TRY IT: Reproduce the entries. Match every word.
---- ENTRIES PROVIDED
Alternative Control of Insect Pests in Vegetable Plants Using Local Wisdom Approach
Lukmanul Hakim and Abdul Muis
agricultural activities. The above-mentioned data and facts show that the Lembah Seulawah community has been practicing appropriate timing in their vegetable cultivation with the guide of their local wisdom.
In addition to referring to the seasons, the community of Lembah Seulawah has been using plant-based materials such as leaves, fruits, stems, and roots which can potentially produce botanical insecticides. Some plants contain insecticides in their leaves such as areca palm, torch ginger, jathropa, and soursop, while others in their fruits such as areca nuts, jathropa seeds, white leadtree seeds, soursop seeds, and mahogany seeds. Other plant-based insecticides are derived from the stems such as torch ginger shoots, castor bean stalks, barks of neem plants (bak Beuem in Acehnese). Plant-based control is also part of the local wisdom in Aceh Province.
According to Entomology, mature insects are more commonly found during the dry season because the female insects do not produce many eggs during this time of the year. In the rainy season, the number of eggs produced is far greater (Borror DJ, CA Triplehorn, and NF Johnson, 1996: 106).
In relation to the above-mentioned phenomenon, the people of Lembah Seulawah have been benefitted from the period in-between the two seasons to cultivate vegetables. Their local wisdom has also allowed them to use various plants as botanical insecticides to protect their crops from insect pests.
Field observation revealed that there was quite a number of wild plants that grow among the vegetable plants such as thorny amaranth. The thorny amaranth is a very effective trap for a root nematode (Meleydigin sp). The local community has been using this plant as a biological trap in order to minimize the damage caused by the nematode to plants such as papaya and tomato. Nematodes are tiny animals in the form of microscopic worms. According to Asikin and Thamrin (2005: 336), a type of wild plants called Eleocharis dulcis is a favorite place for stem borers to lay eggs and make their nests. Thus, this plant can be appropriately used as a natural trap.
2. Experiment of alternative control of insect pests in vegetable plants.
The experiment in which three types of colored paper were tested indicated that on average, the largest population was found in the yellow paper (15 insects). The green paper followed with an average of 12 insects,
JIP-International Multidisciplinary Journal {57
--------
YOUR SOLUTION:
Alternative Control of Insect Pests in Vegetable Plants Using Local Wisdom Approach
Lukmanul Hakim and Abdul Muis
agricultural activities. The above-mentioned data and facts show that the Lembah Seulawah community has been practicing appropriate timing in their vegetable cultivation with the guide of their local wisdom.
In addition to referring to the seasons, the community of Lembah Seulawah has been using plant-based materials such as leaves, fruits, stems, and roots which can potentially produce botanical insecticides. Some plants contain insecticides in their leaves such as areca palm, torch ginger, jathropa, and soursop, while others in their fruits such as areca nuts, jathropa seeds, white leadtree seeds, soursop seeds, and mahogany seeds. Other plant-based insecticides are derived from the stems such as torch ginger shoots, castor bean stalks, barks of neem plants (bak Beuem in Acehnese). Plant-based control is also part of the local wisdom in Aceh Province.
According to Entomology, mature insects are more commonly found during the dry season because the female insects do not produce many eggs during this time of the year. In the rainy season, the number of eggs produced is far greater (Borror DJ, CA Triplehorn, and NF Johnson, 1996: 106).
In relation to the above-mentioned phenomenon, the people of Lembah Seulawah have been benefitted from the period in-between the two seasons to cultivate vegetables. Their local wisdom has also allowed them to use various plants as botanical insecticides to protect their crops from insect pests.
Field observation revealed that there was quite a number of wild plants that grow among the vegetable plants such as thorny amaranth. The thorny amaranth is a very effective trap for a root nematode (Meleydigin sp). The local community has been using this plant as a biological trap in order to minimize the damage caused by the nematode to plants such as papaya and tomato. Nematodes are tiny animals in the form of microscopic worms. According to Asikin and Thamrin (2005: 336), a type of wild plants called Eleocharis dulcis is a favorite place for stem borers to lay eggs and make their nests. Thus, this plant can be appropriately used as a natural trap.
2. Experiment of alternative control of insect pests in vegetable plants.
The experiment in which three types of colored paper were tested indicated that on average, the largest population was found in the yellow paper (15 insects). The green paper followed with an average of 12 insects,
JIP-International Multidisciplinary Journal {57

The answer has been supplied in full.